Would you like to support LEO?

Disable your ad blocker for LEO or make a donation.

 
  •  
  • Forum home

    German missing

    "dog", "DOG" (Australien, Strafvollzug)

    Subject

    "dog", "DOG" (Australien, Strafvollzug)

    Sources

    Im Zusammenhang mit Gewalt im Strafvollzug bin ich auf einen Artikel mit Beispielen aus dem Long Bay Gefängnis (Australien) gestossen, der einiges an wörtlicher Rede enthält, was ich nicht verstehe. Unter anderem "dog", einmal auch als "DOG" geschrieben.


    1. 'I jumped on a bloke just after he slashed a dog’s eye. He would’ve been killed if we hadn’t got to him in time.'
    2. The same guard witnessed three men murder an alleged dog while working at Silverwater Jail.
    3. 'He was a DOG and they killed him over the John Newman assassination.'
    4. Four sex offenders and one dog were murdered in Australian prisons between 1980—1998.


    https://www.adelaidenow.com.au/news/long-bay-...

    Comment

    Merriam-Webster hat zu "dog" u.a.:

    2a : a worthless or contemptible person

    b : fellow, chap 

    a lazy dog

    you lucky dog


    Die Bedeutung 2a kommt mir aber zu unspezifisch für den Zusammenhang vor; besonders zu 2., "an alleged dog" passt das doch nicht, oder? Das klingt eher nach einem Verräter oder Informanten. In dem Zusammenhang kenne ich sonst nur "rat", "snitch" und "mole".

    Authortalla (314655) 10 Apr 22, 03:30
    Comment

    Dog — inmate who reports on other inmates to officers


    A less desirable inmate would be a “dog” (informer), “gronk” (irritating person) or “scrim” (self-important prisoner) There is also a “spinner”, diplomatically described as an “inmate acting strangely and possibly dangerously due to mental health issues”.

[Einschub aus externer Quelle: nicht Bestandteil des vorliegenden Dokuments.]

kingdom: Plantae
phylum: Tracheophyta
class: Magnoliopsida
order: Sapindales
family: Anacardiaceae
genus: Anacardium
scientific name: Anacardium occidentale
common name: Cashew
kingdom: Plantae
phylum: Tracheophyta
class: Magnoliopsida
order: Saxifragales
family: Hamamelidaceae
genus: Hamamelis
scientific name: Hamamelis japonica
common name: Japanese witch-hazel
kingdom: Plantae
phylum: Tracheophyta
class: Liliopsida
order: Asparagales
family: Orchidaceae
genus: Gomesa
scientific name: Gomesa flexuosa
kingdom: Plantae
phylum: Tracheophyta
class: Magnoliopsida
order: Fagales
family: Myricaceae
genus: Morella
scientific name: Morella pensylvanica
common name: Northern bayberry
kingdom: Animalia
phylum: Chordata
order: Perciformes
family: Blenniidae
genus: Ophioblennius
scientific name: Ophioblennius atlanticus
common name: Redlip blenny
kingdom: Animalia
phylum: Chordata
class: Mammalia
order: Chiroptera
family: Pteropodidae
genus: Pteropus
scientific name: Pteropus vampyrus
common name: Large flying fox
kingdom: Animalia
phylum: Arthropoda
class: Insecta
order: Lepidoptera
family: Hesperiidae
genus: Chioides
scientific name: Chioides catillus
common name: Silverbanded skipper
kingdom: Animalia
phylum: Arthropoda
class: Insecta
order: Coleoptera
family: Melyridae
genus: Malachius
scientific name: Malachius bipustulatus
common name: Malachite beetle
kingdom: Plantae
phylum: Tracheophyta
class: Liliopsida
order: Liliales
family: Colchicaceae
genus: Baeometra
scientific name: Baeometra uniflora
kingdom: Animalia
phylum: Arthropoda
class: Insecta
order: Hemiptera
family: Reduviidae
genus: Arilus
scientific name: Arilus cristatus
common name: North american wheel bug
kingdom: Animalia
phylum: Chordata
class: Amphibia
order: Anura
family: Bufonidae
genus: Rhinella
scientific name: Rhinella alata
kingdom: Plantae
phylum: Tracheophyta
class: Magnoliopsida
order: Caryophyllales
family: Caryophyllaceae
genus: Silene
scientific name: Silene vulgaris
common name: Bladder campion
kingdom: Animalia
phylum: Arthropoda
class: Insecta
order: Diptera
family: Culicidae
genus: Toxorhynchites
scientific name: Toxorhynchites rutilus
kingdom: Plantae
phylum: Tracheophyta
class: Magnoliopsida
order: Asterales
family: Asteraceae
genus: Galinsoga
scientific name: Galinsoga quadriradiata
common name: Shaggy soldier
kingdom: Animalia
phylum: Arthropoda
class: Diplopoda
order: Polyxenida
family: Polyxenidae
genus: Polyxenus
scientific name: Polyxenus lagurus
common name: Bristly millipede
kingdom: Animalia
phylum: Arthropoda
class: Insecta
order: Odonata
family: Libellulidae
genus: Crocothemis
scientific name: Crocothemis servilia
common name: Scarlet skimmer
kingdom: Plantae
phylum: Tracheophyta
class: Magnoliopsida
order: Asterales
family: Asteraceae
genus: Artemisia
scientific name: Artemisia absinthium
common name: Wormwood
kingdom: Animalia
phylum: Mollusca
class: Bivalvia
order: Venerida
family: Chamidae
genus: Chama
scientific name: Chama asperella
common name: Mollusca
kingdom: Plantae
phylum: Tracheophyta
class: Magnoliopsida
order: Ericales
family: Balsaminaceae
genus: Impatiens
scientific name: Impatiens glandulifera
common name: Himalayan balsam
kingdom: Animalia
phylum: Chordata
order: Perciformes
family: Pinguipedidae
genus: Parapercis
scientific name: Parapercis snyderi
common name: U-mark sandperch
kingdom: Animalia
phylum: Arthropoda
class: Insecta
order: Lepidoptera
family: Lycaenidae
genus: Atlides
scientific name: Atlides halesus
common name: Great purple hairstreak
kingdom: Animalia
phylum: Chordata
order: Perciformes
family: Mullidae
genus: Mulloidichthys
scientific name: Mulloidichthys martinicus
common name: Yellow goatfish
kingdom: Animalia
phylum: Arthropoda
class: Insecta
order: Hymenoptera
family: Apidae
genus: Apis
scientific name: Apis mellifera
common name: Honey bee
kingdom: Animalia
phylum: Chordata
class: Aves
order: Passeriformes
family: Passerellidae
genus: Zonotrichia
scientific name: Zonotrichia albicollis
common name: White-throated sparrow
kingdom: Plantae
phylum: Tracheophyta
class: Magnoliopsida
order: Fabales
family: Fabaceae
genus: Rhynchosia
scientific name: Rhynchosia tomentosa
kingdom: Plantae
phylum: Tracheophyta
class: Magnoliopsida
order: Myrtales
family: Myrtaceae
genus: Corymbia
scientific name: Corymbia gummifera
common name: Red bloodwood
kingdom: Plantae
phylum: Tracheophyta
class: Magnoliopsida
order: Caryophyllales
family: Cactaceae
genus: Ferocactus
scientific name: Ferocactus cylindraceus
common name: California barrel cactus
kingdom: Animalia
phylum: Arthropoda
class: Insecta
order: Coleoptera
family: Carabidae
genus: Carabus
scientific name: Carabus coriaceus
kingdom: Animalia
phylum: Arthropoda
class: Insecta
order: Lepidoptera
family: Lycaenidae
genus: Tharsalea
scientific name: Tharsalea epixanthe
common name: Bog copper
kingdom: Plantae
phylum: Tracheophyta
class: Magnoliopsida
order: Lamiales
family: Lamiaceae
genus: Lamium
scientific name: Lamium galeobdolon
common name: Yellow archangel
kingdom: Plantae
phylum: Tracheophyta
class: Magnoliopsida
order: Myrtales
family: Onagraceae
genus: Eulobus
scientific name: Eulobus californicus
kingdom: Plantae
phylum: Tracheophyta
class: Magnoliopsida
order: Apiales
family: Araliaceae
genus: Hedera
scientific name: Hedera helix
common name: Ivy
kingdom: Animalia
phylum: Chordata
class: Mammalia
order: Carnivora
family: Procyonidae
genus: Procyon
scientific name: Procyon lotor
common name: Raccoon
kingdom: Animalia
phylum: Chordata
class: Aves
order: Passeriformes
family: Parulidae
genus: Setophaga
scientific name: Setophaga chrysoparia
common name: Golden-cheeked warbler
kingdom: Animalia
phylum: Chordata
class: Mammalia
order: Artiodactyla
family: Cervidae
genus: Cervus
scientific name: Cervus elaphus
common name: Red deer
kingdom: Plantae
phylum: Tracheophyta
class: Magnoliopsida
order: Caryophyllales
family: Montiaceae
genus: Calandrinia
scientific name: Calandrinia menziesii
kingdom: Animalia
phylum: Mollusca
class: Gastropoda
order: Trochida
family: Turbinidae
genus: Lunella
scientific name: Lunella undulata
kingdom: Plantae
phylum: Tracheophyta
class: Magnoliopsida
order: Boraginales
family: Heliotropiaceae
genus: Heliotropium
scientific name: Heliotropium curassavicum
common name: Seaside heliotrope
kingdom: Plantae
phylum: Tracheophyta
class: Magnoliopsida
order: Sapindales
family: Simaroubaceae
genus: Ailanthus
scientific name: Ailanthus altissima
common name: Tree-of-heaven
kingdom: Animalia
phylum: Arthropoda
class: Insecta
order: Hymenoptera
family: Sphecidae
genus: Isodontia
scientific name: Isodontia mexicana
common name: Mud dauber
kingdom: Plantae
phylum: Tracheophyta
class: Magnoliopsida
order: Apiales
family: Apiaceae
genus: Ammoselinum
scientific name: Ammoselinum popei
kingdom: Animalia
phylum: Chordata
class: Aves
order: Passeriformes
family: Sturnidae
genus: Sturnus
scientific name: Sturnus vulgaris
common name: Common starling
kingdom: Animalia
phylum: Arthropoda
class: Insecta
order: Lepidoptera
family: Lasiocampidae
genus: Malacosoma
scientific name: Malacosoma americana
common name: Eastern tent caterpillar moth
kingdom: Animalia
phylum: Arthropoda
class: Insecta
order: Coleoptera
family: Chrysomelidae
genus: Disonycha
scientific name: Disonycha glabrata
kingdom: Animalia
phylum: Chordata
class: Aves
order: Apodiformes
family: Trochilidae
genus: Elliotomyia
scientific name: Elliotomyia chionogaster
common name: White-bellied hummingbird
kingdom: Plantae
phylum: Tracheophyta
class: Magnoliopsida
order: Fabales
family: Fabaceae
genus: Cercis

    Prison slang in Australia: Are you ‘gay for the stay’, or just a ‘scrim’? | news.com.au — Australia’s leading news site

    #1Authorwienergriessler (925617)  10 Apr 22, 07:59
    Comment

    So auch :


    http://classic.austlii.edu.au/au/journals/CIC...

     ...  TAIL WAGGERS

    G A Wilkes' Dictionary of Australian Colloquialisms 8 defines dog as "an informer; one who betrays his associates, often in the expression 'tum dog'. It gives the derivation as

    United States, appearing in the 1846 edition of the Oxford English Dictionary. Most of the US literature on prison informing seems to use the term "rat" or "snitch". "Dog" is the well established Australian term, directly or through rhyming slang derivatives such as "chocolate frog" (as in the title of a play by New South Wales prison playwright, Jim McNeil 9). ...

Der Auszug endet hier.